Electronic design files
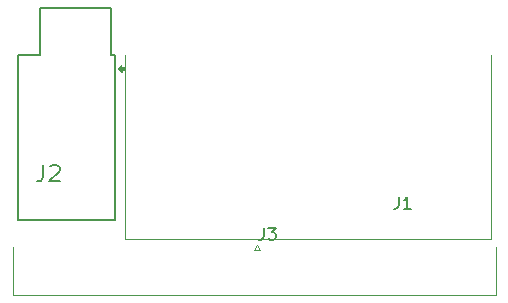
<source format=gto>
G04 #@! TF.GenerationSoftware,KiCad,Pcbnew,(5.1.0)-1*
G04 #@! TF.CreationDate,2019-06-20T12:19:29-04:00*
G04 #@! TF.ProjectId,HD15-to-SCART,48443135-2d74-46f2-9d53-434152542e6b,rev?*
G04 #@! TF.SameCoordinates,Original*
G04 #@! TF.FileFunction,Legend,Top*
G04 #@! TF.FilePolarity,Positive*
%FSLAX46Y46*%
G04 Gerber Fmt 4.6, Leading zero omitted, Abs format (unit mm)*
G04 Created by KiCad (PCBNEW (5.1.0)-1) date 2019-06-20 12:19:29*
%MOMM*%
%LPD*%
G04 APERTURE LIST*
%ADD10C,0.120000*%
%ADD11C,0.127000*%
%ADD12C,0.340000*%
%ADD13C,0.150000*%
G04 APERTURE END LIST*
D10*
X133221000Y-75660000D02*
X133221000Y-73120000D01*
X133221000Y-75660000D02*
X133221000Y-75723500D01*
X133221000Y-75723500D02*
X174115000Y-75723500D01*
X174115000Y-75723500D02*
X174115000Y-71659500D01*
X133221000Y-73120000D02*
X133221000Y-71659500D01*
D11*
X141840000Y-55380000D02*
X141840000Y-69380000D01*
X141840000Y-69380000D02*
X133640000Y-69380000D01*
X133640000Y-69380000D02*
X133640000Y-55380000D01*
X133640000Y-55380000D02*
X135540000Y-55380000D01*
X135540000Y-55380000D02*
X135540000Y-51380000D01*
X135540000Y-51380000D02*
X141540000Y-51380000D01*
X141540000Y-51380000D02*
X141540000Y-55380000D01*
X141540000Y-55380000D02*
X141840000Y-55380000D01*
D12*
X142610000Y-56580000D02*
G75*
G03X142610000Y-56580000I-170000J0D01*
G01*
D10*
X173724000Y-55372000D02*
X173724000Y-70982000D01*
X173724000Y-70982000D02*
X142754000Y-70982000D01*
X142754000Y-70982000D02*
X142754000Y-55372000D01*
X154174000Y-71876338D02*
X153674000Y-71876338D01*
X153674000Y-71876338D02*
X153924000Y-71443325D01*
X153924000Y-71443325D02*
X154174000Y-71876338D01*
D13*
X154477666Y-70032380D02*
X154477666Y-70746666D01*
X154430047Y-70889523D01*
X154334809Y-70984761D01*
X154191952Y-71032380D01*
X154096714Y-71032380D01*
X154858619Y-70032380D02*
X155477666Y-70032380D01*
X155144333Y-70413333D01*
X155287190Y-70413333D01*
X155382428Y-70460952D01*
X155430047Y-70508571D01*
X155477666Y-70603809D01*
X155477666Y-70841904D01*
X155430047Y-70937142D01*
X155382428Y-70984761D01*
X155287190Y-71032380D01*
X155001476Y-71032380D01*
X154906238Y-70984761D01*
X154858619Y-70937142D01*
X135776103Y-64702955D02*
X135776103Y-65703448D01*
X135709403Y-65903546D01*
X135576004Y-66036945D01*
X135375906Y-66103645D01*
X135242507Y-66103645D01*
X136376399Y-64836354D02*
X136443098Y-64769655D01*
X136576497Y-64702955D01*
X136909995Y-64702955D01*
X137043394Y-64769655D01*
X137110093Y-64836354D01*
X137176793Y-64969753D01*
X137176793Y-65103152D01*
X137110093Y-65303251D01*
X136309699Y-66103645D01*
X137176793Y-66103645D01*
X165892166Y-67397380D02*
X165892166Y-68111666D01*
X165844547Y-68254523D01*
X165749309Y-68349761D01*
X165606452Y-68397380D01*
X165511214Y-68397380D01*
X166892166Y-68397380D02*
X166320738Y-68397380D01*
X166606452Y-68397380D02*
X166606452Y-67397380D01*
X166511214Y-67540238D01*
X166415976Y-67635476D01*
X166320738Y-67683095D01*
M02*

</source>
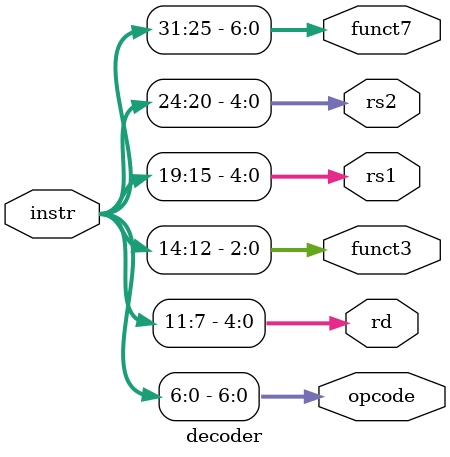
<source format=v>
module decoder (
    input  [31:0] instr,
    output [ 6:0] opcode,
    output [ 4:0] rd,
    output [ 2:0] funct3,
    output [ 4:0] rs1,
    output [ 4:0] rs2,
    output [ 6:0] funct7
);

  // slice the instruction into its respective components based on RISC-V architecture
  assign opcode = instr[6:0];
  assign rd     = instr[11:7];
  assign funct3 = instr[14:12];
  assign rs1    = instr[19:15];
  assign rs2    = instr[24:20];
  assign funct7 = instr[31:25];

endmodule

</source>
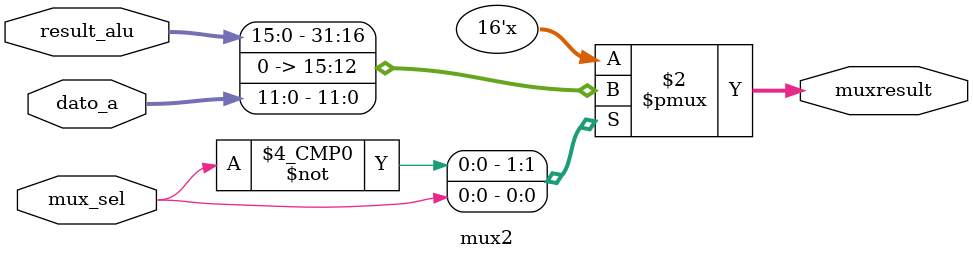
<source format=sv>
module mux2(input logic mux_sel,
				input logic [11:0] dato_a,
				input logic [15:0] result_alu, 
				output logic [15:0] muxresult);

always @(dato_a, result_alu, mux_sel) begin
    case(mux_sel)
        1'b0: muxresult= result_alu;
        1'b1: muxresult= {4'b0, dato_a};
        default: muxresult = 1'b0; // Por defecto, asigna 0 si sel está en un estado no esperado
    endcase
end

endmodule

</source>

Request: Only the lines from the start of the records to the one containing "G04 #@! TF.FileFunction,Legend,Top*" should be repeated, exactly and with both ends kept; drop any pictures.

Response:
<source format=gto>
G04 #@! TF.GenerationSoftware,KiCad,Pcbnew,(5.1.0)-1*
G04 #@! TF.CreationDate,2019-06-20T12:19:29-04:00*
G04 #@! TF.ProjectId,HD15-to-SCART,48443135-2d74-46f2-9d53-434152542e6b,rev?*
G04 #@! TF.SameCoordinates,Original*
G04 #@! TF.FileFunction,Legend,Top*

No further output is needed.